Тамара посмотрела вверх. Черное небо над головой было усыпано звездами. Они мигали, гасли, а потом зажигались вновь… Да, теперь можно быть спокойной. Именно до этого числа должна была она продержаться…
«Сейчас ребята, наверное, надевают парашюты, в последний раз проверяют оружие, взрывчатку, снаряжение, — думала Тамара. — Вот уже получены последние указания — сказано то, что всегда говорится перед самым вылетом — пароли, явки, связи…»
Где-то высоко в небе послышался гул мотора. «Они? Нет, вряд ли. Они полетят в обход, чтобы спутать врага. Сейчас ребята сидят в кабине, по стенкам. Каждый думает о самом дорогом, самом сокровенном. Задание очень серьезное. В эту ночь им предстоит приземлиться на занятой врагом земле…»
Да, именно в ту самую ночь, когда Тамара, привязанная ружейным ремнем к дереву, сидела в лесу, именно в ту ночь должна была произойти выброска той самой группы разведотдела Брянского фронта, за которой охотился Шверер.
Если бы подполковник Шверер умел читать чужие мысли на расстоянии, то он, узнав, о чем думает Тамара, вскочил бы как ужаленный со своего теплого места у костра и стремглав помчался к дороге, к машинам, а оттуда — на северо-запад, за много километров от этого костра, туда, где сейчас бесшумно один за другим опускались на окутанную ночной мглой землю ребята из особой группы разведотдела Брянского фронта.
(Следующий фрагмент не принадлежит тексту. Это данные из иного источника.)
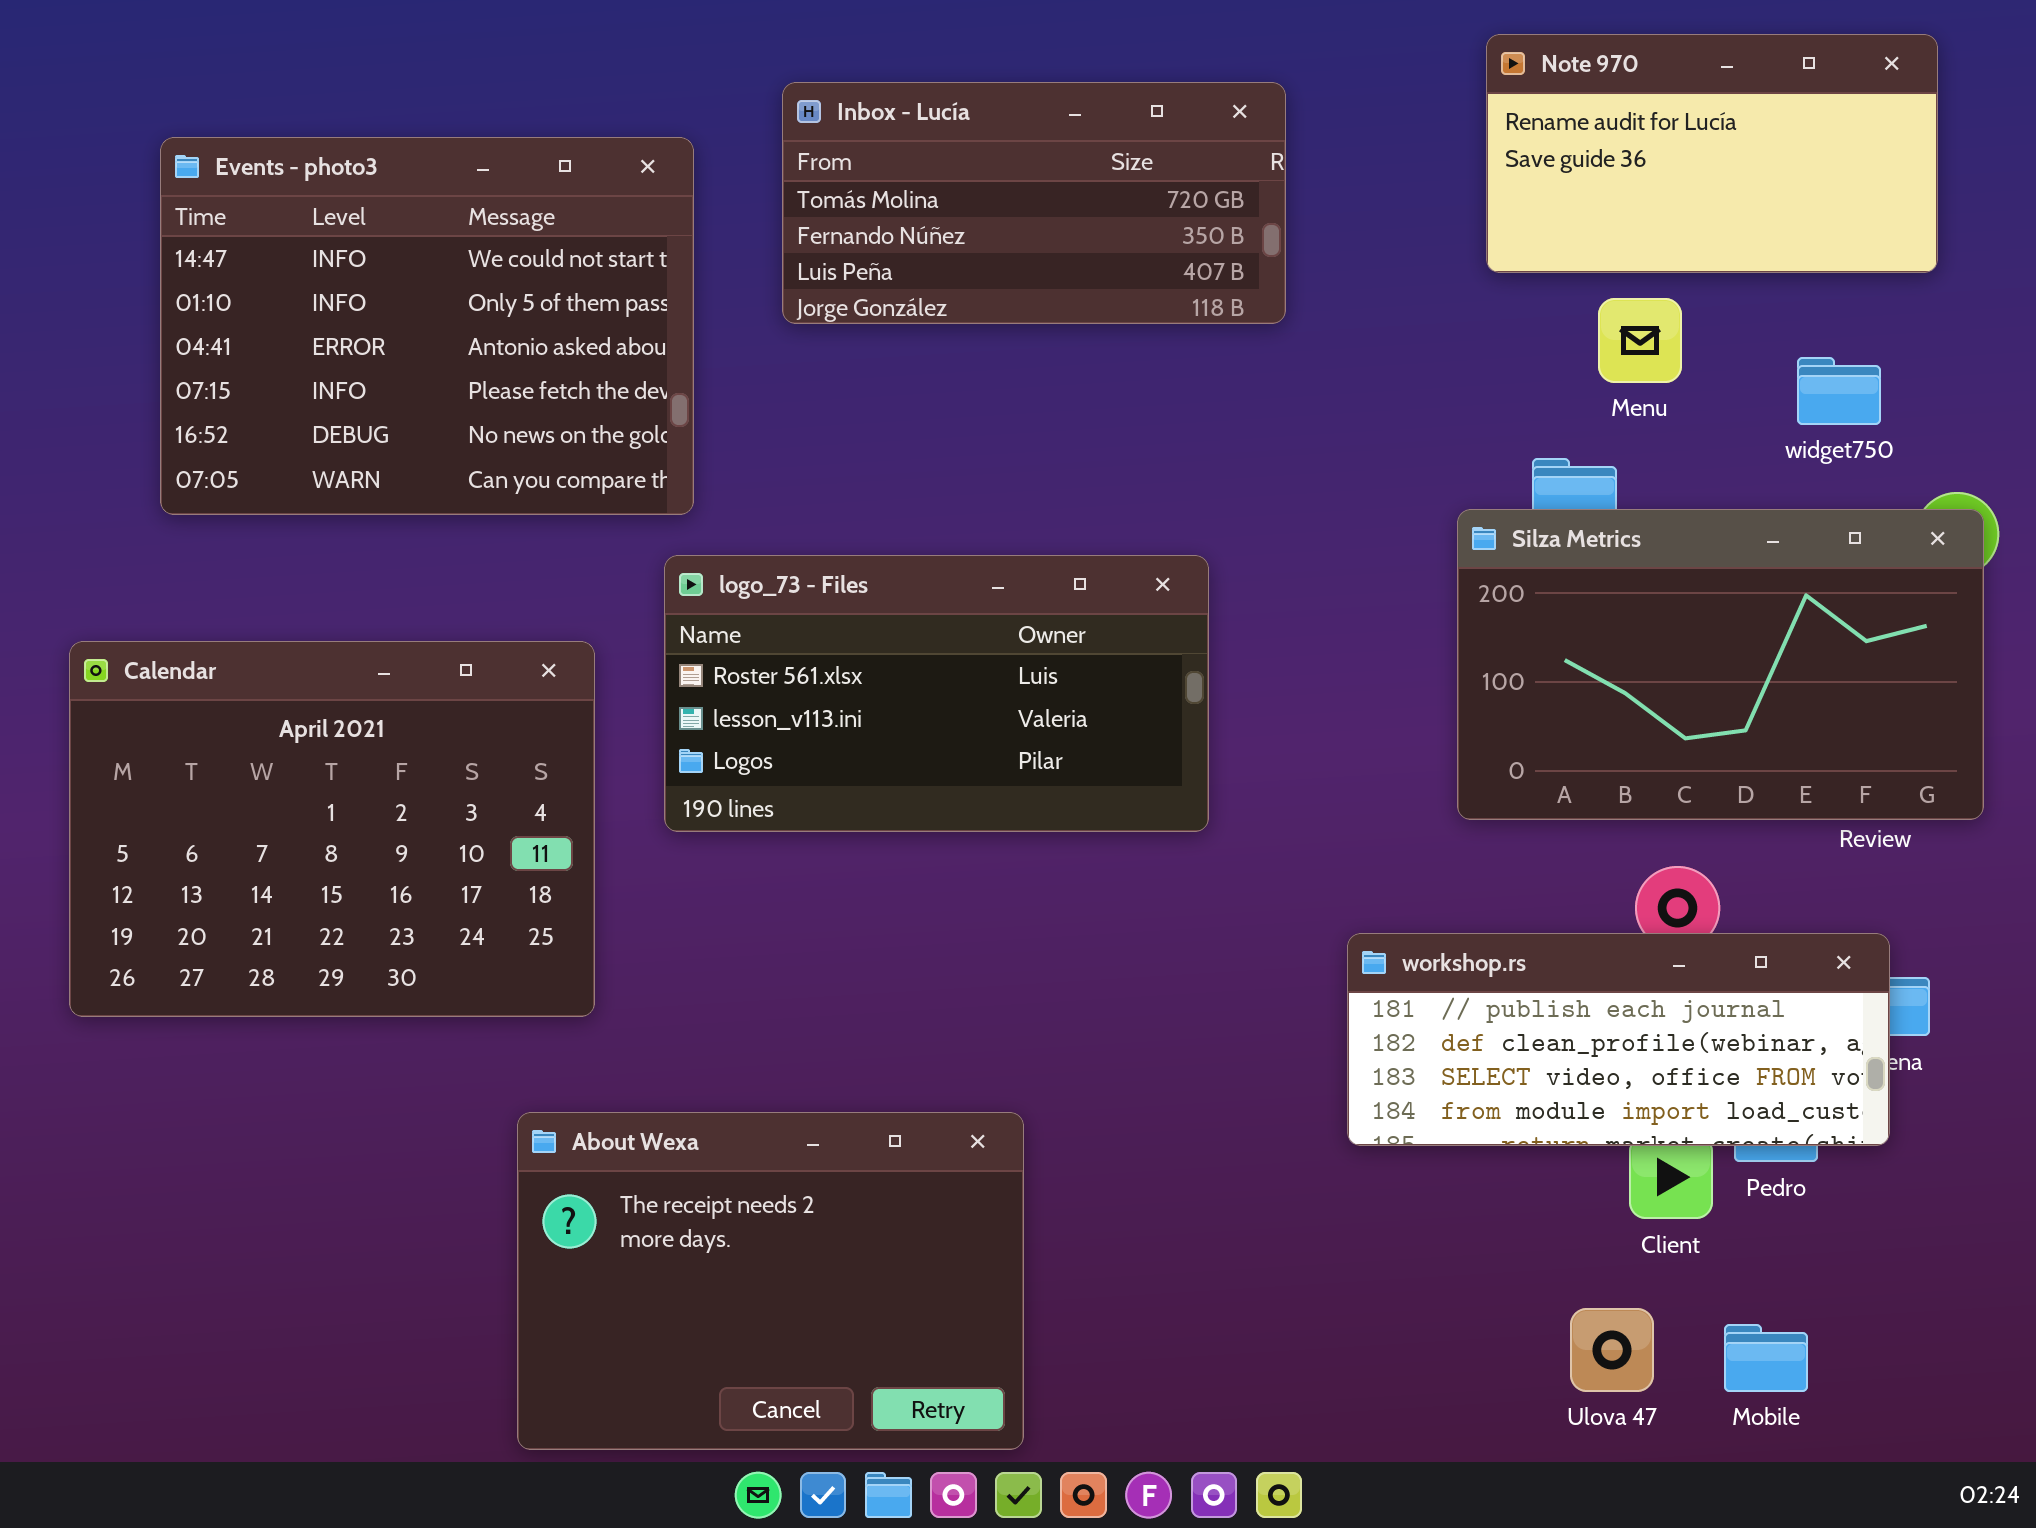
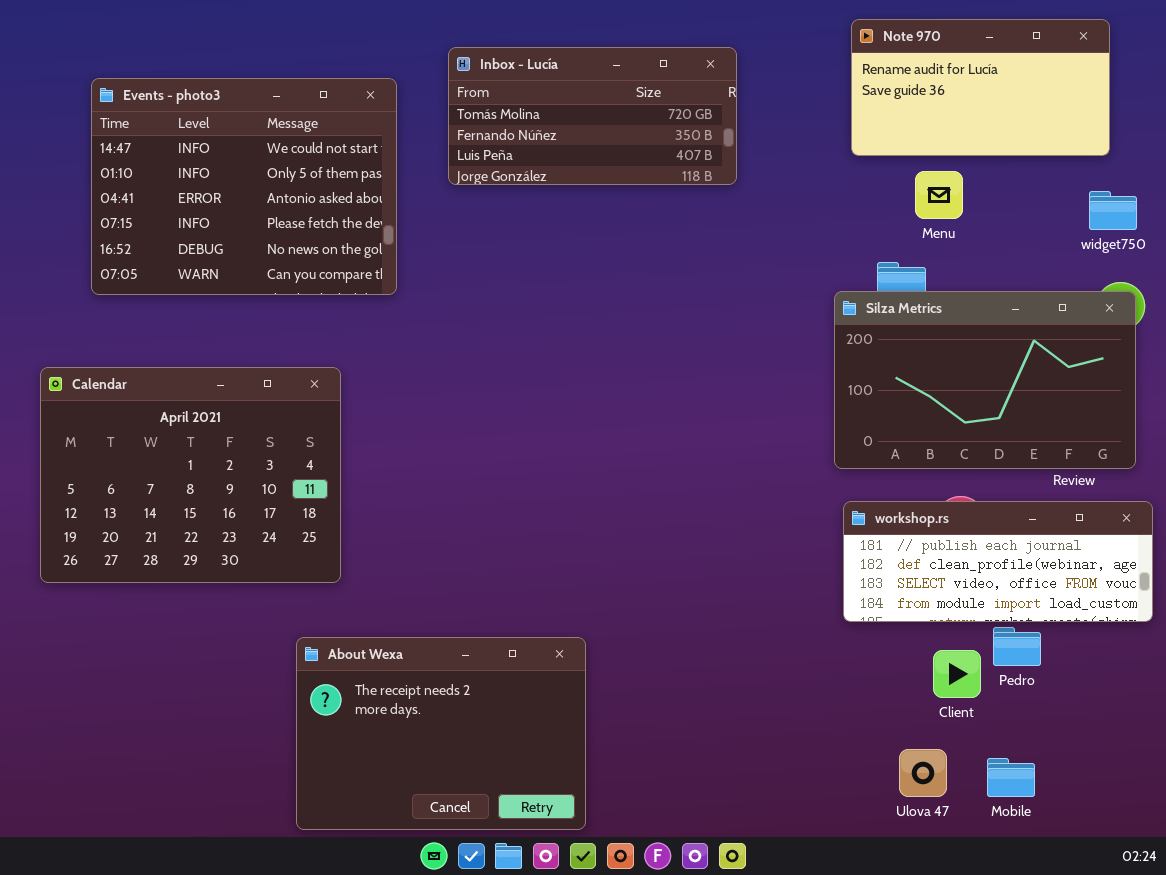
widget750: [1797,357,1881,425] -> [1089,191,1137,230], moved
logo_73 - Files: [664,555,1209,832] -> none, closed
workshop.rs: [1347,933,1890,1146] -> [843,501,1153,622], moved

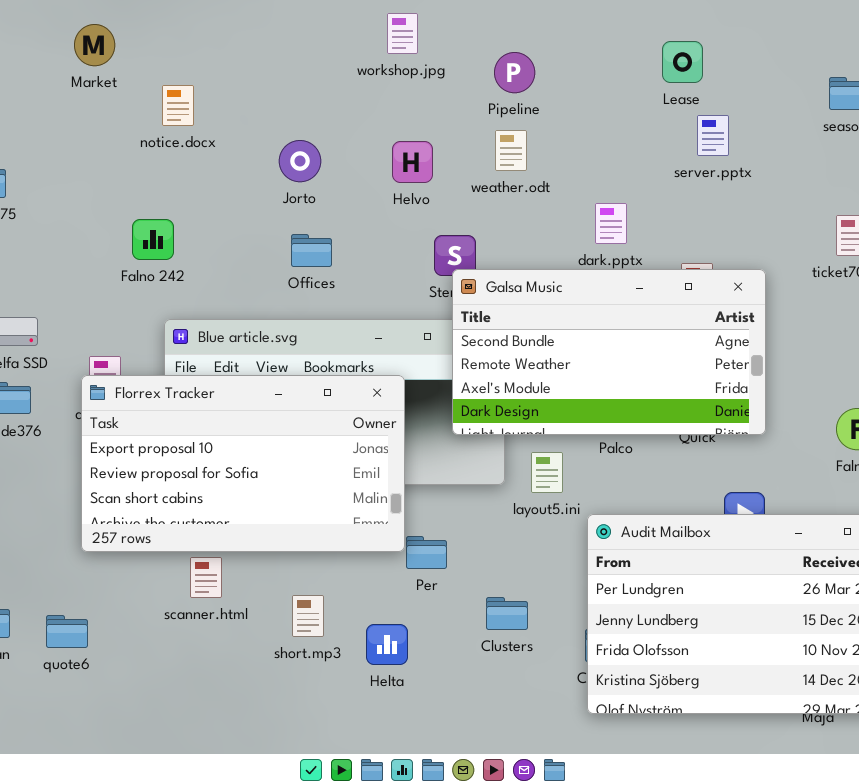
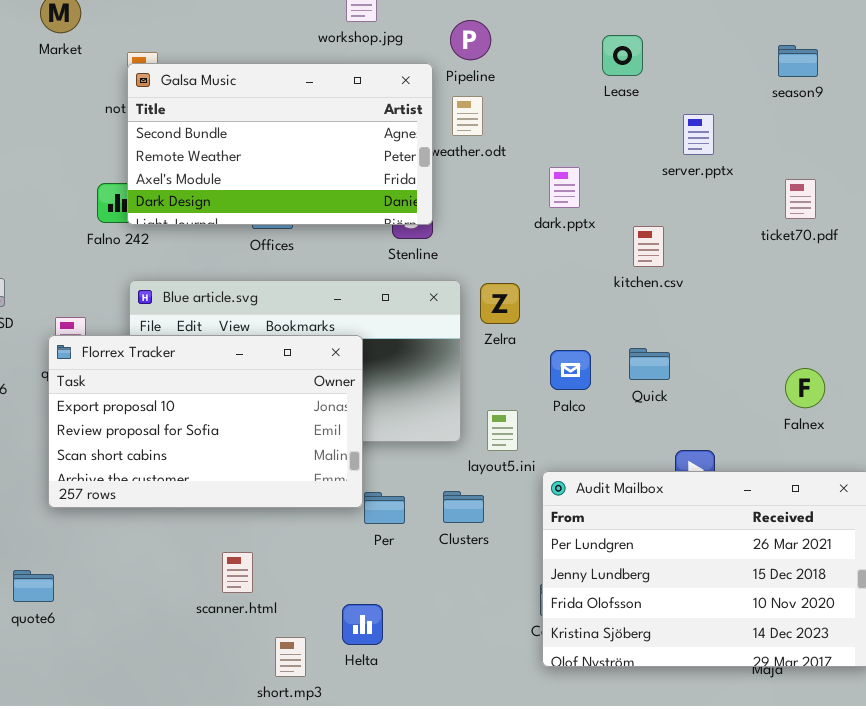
Lease: [662,41,703,83] -> [602,35,643,76], moved
server.pptx: [697,115,729,156] -> [683,114,714,155], moved
Galsa Music: [452,269,766,435] -> [127,63,433,225], moved
scanner.html: [190,557,222,598] -> [222,552,253,593], moved
short.mp3: [292,595,324,637] -> [275,637,306,677], moved
Clusters: [486,597,528,630] -> [443,491,484,523], moved
Helta: [366,624,408,665] -> [342,604,383,645], moved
Но подполковник Шверер не умел читать чужие мысли. И поэтому он сидел у костра, грея над огнем руки.
Когда начало светать, Тамара села поудобнее. Теперь уже все было кончено: товарищи давно закопали парашюты и ушли с места приземления. Теперь можно не бояться никаких случайностей…
…Широка страна моя родная,
Много в ней лесов, полей и рек, —
неожиданно для самой себя, как могла, громко запела Тамара.
Шверер быстро встал от костра и подошел к ней.
— Поешь? А ну, развяжите ее.
Тамара встала и, посмотрев Швереру прямо в глаза, сказала:
— Споем вместе? Вы, кажется, знаете эту песню?
Шверер ударил ее, но Тамара не упала — она почувствовала внезапный прилив сил. Гордо подняв голову, Тамара быстро пошла вперед. Фашисты потянулись за ней.
Часа через полтора они вышли к дороге. Чуть в стороне стояли оставленные ими вчера машины. Тамара торжествующе повернулась к Швереру.
— Можете ехать обратно в Алексеевку, господин Шверер. Мой парашют вам больше не нужен. То, чего вы боялись больше всего, уже произошло…
С перекошенным злобой лицом Шверер бросился к Тамаре. Он бросил ее на землю и начал топтать ногами. За ним подбежали другие. Банфельди бил Тамару плеткой, Урбан — прикладом автомата.
Они били ее минут двадцать — голова Тамары безжизненно болталась из стороны в сторону. Потом, усталые, запыхавшиеся, сели прямо на траву — отдыхать. Последним от Тамары отошел Банфельди. Несколько секунд он тупо рассматривал иссеченное, истерзанное тело девушки, потом стегнул еще раз…
Машины шли друг за другом гуськом. Впереди, кренясь на ухабах из стороны в сторону, дребезжал грузовик. Легковой «оппель», похожий на черного, неуклюжего жука, осторожно полз вслед за ним.
В кузове грузовика лежала Тамара. Всю дорогу к ней почти не возвращалось сознание, и конвойный солдат Дерка, сидевший на запасном колесе, с нескрываемым страхом следил за безжизненно катавшимся по кузову телом русской парашютистки.
Ночевать остановились в небольшой деревушке, стоявшей на большаке, соединявшем город Старый Оскол с поселком Алексеевка. Машины оставили во дворе приземистого шестиоконного дома — здания сельской управы. По приказу Шверера солдаты втащили Тамару в сарай и бросили на земляной пол.
Ржавой тяжелой цепью ее за ногу привязали к столбу стойла.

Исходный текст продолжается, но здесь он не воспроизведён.